(Supplied passage)

The `CrawlConfig` class accepts the following parameters:

#### Mandatory Parameters for Webhook Integration
- `webhook_url`: (str) Webhook endpoint URL (required only if you want webhook notifications)

#### Optional Parameters

**Content Selection:**
- `target_selector`: (str) CSS selector for the main content to extract
- `remove_selectors`: (List[str]) List of CSS selectors to remove from content
- `remove_selectors_regex`: (List[str]) List of regex patterns for element removal

**Processing:**
- `max_concurrent_requests`: (int) Number of parallel requests (default: 1)
- `request_delay`: (float) Delay between requests in seconds (default: 0.5)
- `timeout`: (int) Request timeout in seconds (default: 30)

**Output:**
- `output_dir`: (Path) Directory to save output files (default: "spiderforce_reports")
- `save_reports`: (bool) Whether to save crawl reports (default: False)
- `report_file`: (Path) Custom report file location (generated if None)
- `combine_to_one_markdown`: (str) 'full' or 'metadata_headers' (perfect for SEO) to combine content
- `combined_markdown_file`: (Path) Custom combined file location (generated if None)

**Webhook:**
- `webhook_url`: (str) Webhook endpoint URL
- `webhook_timeout`: (int) Webhook timeout in seconds (default: 10)

(End Supplied passage)
(Recorded data)

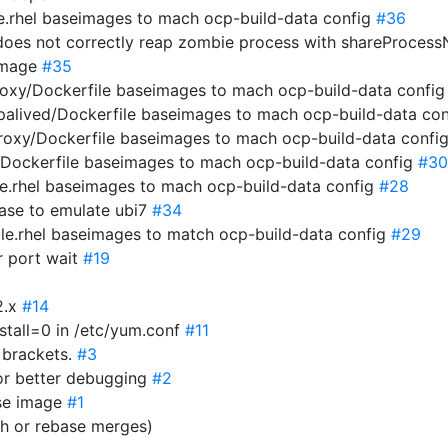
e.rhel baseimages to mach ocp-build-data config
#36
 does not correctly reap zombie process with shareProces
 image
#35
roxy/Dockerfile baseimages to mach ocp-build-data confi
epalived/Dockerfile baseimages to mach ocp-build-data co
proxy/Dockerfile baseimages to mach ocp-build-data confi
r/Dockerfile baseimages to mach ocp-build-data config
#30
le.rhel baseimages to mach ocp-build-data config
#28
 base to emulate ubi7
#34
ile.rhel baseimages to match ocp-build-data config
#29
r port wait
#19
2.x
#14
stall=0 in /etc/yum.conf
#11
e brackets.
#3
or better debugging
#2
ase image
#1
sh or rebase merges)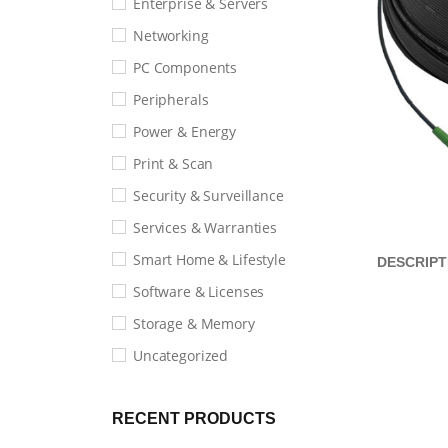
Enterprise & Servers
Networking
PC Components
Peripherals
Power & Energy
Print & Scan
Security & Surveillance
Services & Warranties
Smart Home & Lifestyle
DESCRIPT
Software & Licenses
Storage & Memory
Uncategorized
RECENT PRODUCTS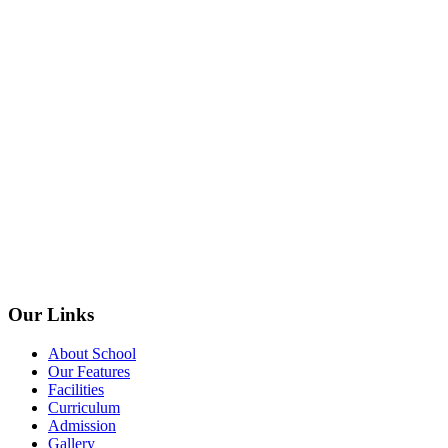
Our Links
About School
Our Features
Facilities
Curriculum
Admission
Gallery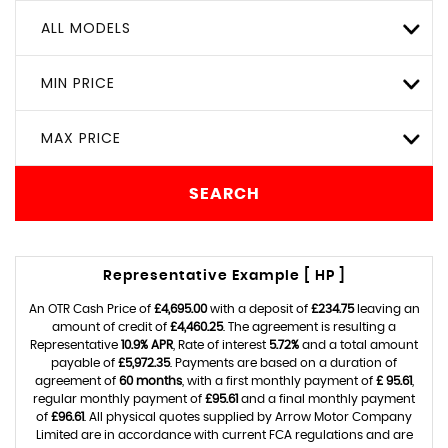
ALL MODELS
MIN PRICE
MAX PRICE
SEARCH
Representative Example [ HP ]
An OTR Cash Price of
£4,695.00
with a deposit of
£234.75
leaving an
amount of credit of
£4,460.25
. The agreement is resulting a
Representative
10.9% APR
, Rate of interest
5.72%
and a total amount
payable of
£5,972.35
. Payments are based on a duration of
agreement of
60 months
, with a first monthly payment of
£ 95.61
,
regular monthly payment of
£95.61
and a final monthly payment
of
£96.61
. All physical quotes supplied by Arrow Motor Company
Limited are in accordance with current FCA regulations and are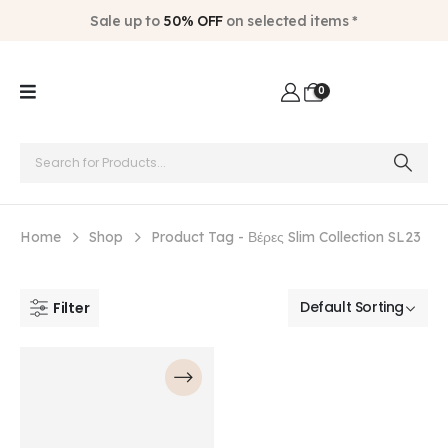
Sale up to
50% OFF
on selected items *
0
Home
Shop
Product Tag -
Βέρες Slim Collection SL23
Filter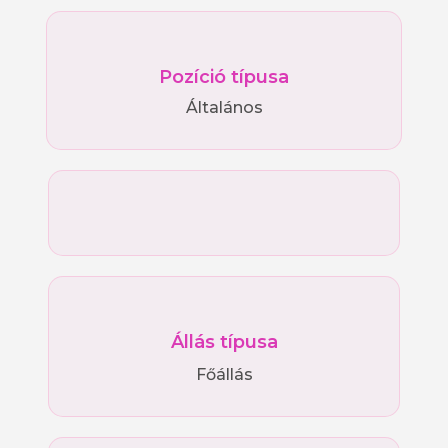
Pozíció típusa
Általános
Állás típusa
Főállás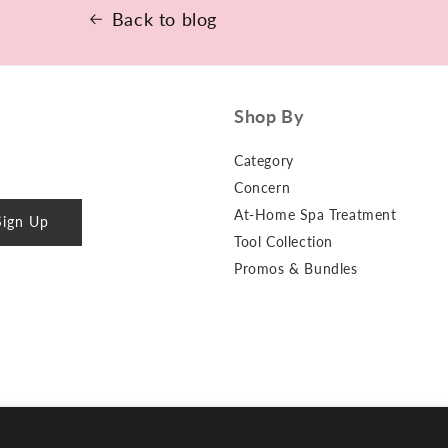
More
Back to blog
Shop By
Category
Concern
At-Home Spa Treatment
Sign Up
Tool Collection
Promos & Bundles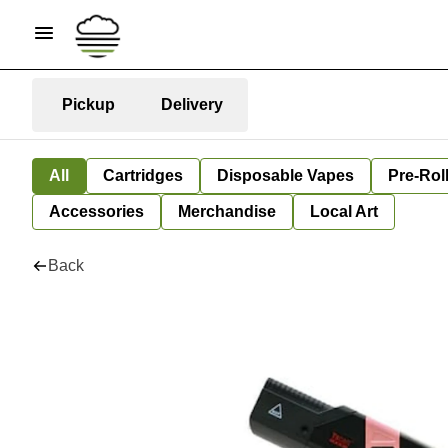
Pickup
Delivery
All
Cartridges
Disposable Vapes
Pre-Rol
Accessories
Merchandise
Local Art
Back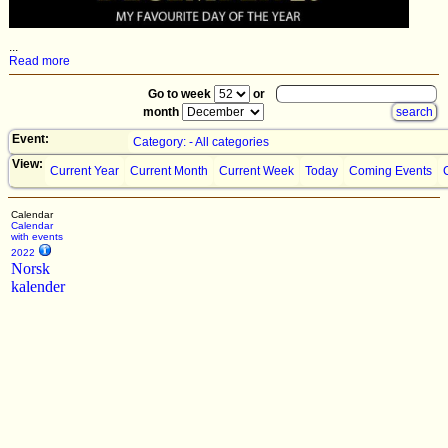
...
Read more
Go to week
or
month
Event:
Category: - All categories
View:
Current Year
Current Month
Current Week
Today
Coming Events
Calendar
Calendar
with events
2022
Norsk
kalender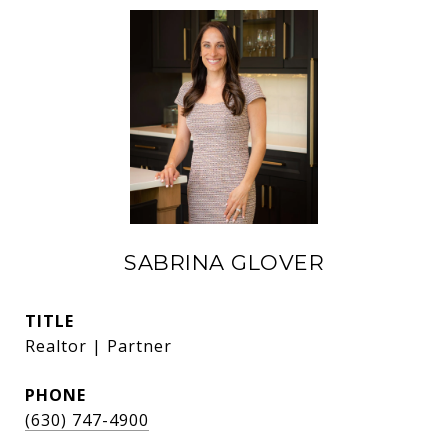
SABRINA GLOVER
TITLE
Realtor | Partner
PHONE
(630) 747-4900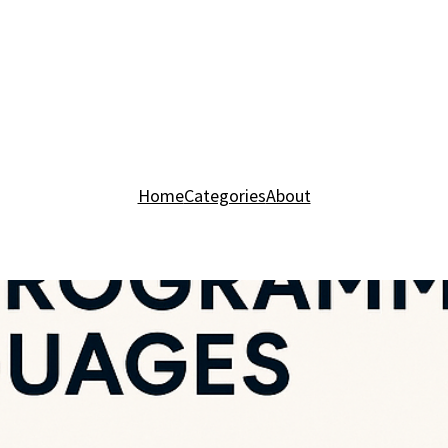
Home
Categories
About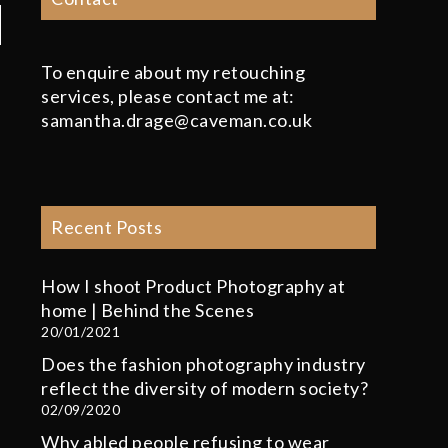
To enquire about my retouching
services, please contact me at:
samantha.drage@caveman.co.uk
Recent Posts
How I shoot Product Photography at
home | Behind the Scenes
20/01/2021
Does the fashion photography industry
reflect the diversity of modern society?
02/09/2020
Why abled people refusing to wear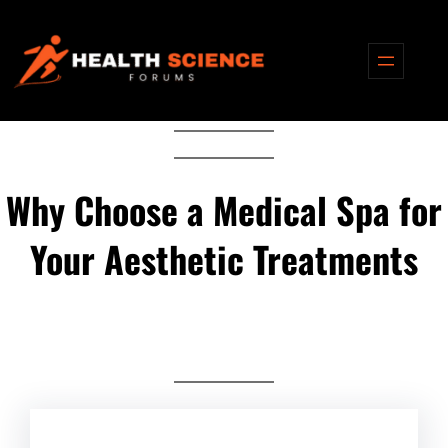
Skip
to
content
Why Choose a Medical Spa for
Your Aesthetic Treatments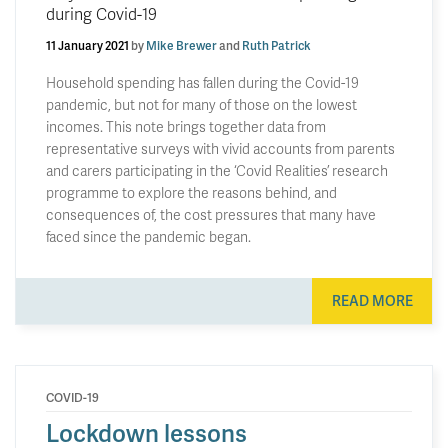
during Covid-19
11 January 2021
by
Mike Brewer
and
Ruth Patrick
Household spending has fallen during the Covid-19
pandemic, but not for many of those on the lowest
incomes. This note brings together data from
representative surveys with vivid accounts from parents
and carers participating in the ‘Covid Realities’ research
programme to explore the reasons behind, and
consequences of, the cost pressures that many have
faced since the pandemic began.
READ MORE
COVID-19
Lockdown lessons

(End Recorded data)

Exercise tasks:
- A) In the CrawlConfig parameter list, copy word for word the stretch from "#### Mandatory Parameters" through "seconds (default: 0.5)".
- B) According to the CrawlConfig parameter list, what is the default value of `request_delay`?

Answers in order:
- A)
#### Mandatory Parameters for Webhook Integration
- `webhook_url`: (str) Webhook endpoint URL (required only if you want webhook notifications)

#### Optional Parameters

**Content Selection:**
- `target_selector`: (str) CSS selector for the main content to extract
- `remove_selectors`: (List[str]) List of CSS selectors to remove from content
- `remove_selectors_regex`: (List[str]) List of regex patterns for element removal

**Processing:**
- `max_concurrent_requests`: (int) Number of parallel requests (default: 1)
- `request_delay`: (float) Delay between requests in seconds (default: 0.5)

- B) 0.5 seconds.